FDR hunted more than ducks on visit to south Louisiana


By Jim Bradshaw
jhbradshaw@bellsouth.net

hen Franklin Delano Roosevelt traveled to south Louisiana for a hunting trip in the winter of 1920, little did he know that he would be hunting for bigger game than ducks and geese.

In those days before he was stricken with polio, Roosevelt was an active outdoorsman.

The future president, then 37 years old, spent the fall of 1920 in an unsuccessful campaign as the Democratic nominee for the vice presidency, making some 400 speeches across the nation on behalf of Ohio Gov. James M. Cox, the Democratic presidential nominee.

Roosevelt was a weary man after the campaign, which saw the election of Republican Warren G. Harding, so he jumped at the opportunity to travel to south Louisiana to rest and hunt at Lowry Plantation near Lake Arthur.

The invitation came from Mr. and Mrs. W. B. Conover of Lake Charles, who did not know FDR but who had met his brother-in-law, G. Hall Roosevelt, Eleanor’s only brother . The Conovers met him when he was stationed at Gertsner Field, a World War I training base at Holmwood, about 15 miles from Lake Charles.

They wrote to Hall, who relayed the invitation to FDR, describing Lowry as “a typical rice plantation in unapproachable country … right on the Gulf in the section populated by ’Cadians” that was “far enough from the railroad to get the best hunting.”

FDR was packed and ready in no time.

The two Roosevelts boarded the train in Washington on November 26 for the trip south. They reached New Orleans on November 28, spent a day there, then hit the rails again for the trip west to Lake Charles.

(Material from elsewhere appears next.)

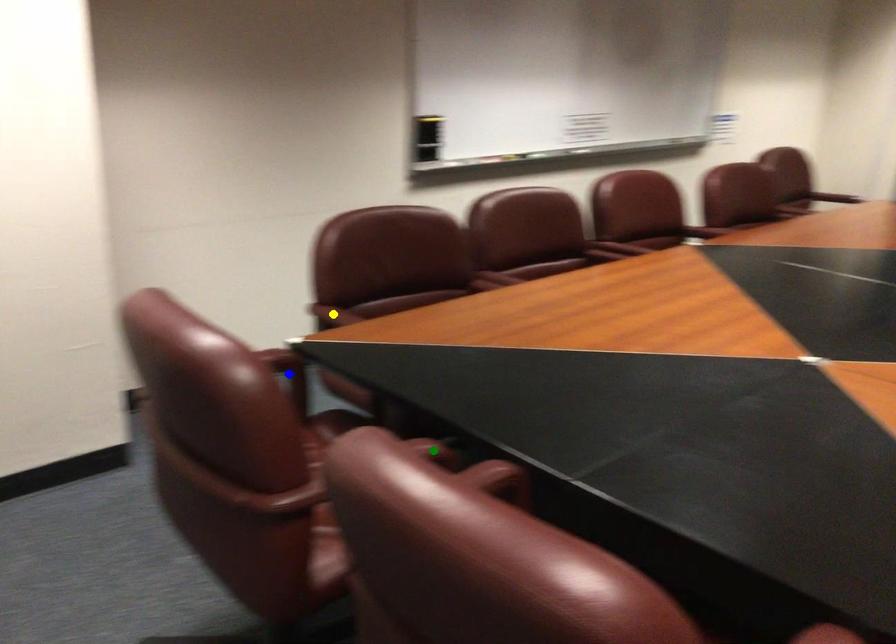
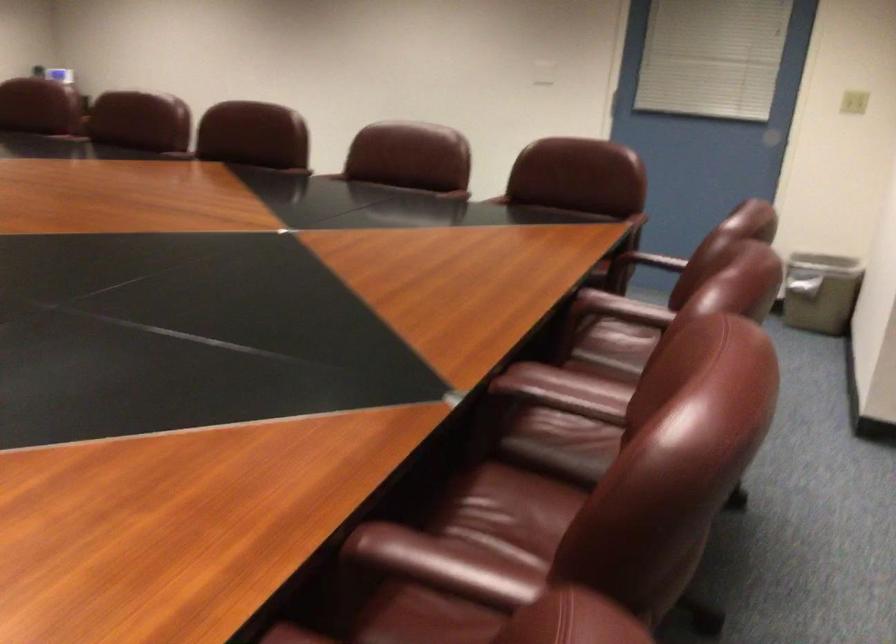
I am providing you with two images of the same scene from different viewpoints. Three points are marked in image1. Which point corresponds to a part or object that is occluded in image2?In image1, three points are marked. Which of them correspond to a part or object that is occluded in image2?Among the three points shown in image1, which one corresponds to a part or object that is no longer visible due to occlusion in image2?

yellow point, green point, blue point cannot be seen in image2.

After an overnight stay in the port city, the Conovers drove the hunting party to Illinois Plantation, southwest of Lake Arthur. They went from there by boat to Lowry for five days of rest, relaxation, and duck and goose hunting.

The Roosevelts had planned a big goose hunt for the morning of December 5; but plans changed abruptly. On the night of December 4 a young boy from Grand Chenier got lost in the marsh.

According to a contemporary newspaper account, “When they arose at three o’clock in the morning they were advised by the guides that the boy had been lost and that the hunt would have to be abandoned until the child had been found.

“An all-night search failed to find the boy, and both Franklin Roosevelt and G. H. Roosevelt joined the searching party.

“The crowd was organized … and the two Roosevelts started out with Franklin in the lead and the honor fell to him of finding the lost boy about 11 o’clock [in the morning]. The signal of six shots was given that the lost boy had been found and all of the searching party returned to the camp and continued the … hunt.”

It was only half a year later, in the summer of 1921, that FDR was struck by polio, ending his days of traipsing through the marshes in search of ducks, geese, or lost boys.